Thursday, September 2, 2010

Copyright violation #3 - per the Kelley Rule on Copyright Violations

Understand that Kelley has accused this editor dozens of times for not following accepted rules of copyright law. Here, Kelley quotes without mentioning the author of the article. In fact, if one does not click on the hyperlink, one might assume that Kelley actually wrote the article.

Glenn Beck Lied On His Big Day...

There was this interesting little story I came across on Mother Jones that I thought was funny - Glenn Beck lied to his crowd on
Saturday (isn't honesty one of those principles or virtues Beck talked about).
Beck also invoked Washington while describing the inspiring experience of visiting famous tourist destinations around the nation's capital. "I have been going to Mt. Vernon," he explained. Holding out his hands for emphasis, he declared with emotion, "I went to the National Archives, and I held the first inaugural address written in his own hand by George Washington."

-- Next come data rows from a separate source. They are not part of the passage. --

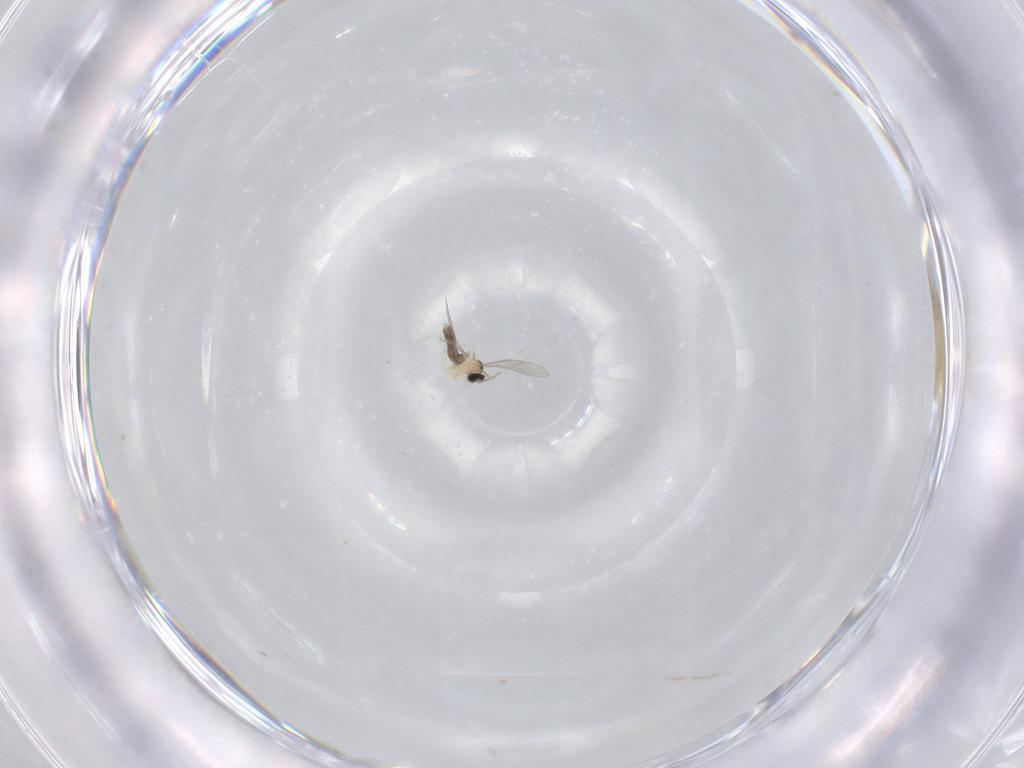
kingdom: Animalia
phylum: Arthropoda
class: Insecta
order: Diptera
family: Cecidomyiidae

It was an eyebrow-raising revelation and certainly an original image: Beck cradling the actual words of the first president. But would the persnickety gatekeepers of the nation's historical legacy at the National Archives allow some talk show bombthrower to put his mitts on a rare (and fragile) artifact? The answer, it turns out, is no way. Beck was not telling the truth.

Beck did receive a special VIP tour of the archives, arranged by an as-yet unidentified member of Congress. During that tour, he did get a peek inside the "legislative vault," which isn't open to ordinary visitors. But Archives spokeswoman Susan Cooper insists that Beck didn't lay a finger on any precious documents, much less George Washington’s inaugural address. That would be a major violation of policy. "Those kinds of treasures are only handled by specially trained archival staff," she explains. Cooper acknowledges that someone at the archives did show the document to Beck, but that was the extent of it. Regarding Beck's claim that he held the document, Cooper says that seeing such documents for the first time can be a very emotional experience. "I'm certain it was a figure of speech," she says.
How can we trust a man who has continually lied to his audience?